_WORK TO BE COMPLETED_. Please produce a character-exact copy of the listing that follows, omitting all images.
-------------------------
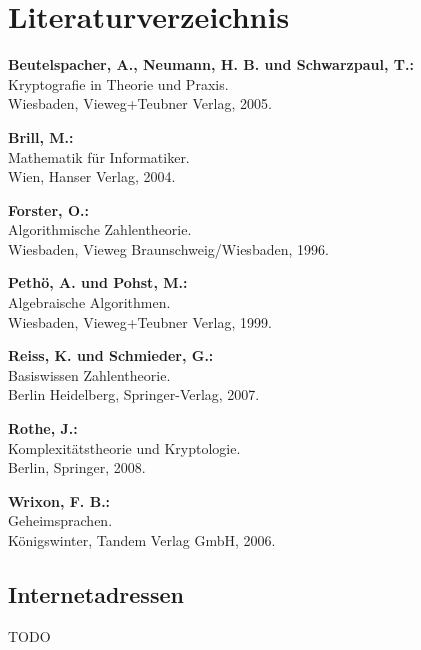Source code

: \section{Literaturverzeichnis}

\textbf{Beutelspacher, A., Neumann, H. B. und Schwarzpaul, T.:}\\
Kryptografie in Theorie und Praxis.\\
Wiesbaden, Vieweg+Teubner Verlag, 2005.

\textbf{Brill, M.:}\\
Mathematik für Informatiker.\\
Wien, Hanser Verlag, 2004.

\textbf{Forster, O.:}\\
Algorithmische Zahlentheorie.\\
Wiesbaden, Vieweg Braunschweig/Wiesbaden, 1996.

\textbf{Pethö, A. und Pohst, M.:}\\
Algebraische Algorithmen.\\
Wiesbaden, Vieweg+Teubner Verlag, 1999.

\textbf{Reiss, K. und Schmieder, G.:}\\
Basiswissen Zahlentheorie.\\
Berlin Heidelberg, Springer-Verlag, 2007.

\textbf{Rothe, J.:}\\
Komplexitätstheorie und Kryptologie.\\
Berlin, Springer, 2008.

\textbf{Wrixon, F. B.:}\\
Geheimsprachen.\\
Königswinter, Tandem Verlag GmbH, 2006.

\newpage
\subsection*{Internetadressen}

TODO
-------------------------
_PROBLEM SOLUTION_.
Source code

: \section{Literaturverzeichnis}

\textbf{Beutelspacher, A., Neumann, H. B. und Schwarzpaul, T.:}\\
Kryptografie in Theorie und Praxis.\\
Wiesbaden, Vieweg+Teubner Verlag, 2005.

\textbf{Brill, M.:}\\
Mathematik für Informatiker.\\
Wien, Hanser Verlag, 2004.

\textbf{Forster, O.:}\\
Algorithmische Zahlentheorie.\\
Wiesbaden, Vieweg Braunschweig/Wiesbaden, 1996.

\textbf{Pethö, A. und Pohst, M.:}\\
Algebraische Algorithmen.\\
Wiesbaden, Vieweg+Teubner Verlag, 1999.

\textbf{Reiss, K. und Schmieder, G.:}\\
Basiswissen Zahlentheorie.\\
Berlin Heidelberg, Springer-Verlag, 2007.

\textbf{Rothe, J.:}\\
Komplexitätstheorie und Kryptologie.\\
Berlin, Springer, 2008.

\textbf{Wrixon, F. B.:}\\
Geheimsprachen.\\
Königswinter, Tandem Verlag GmbH, 2006.

\newpage
\subsection*{Internetadressen}

TODO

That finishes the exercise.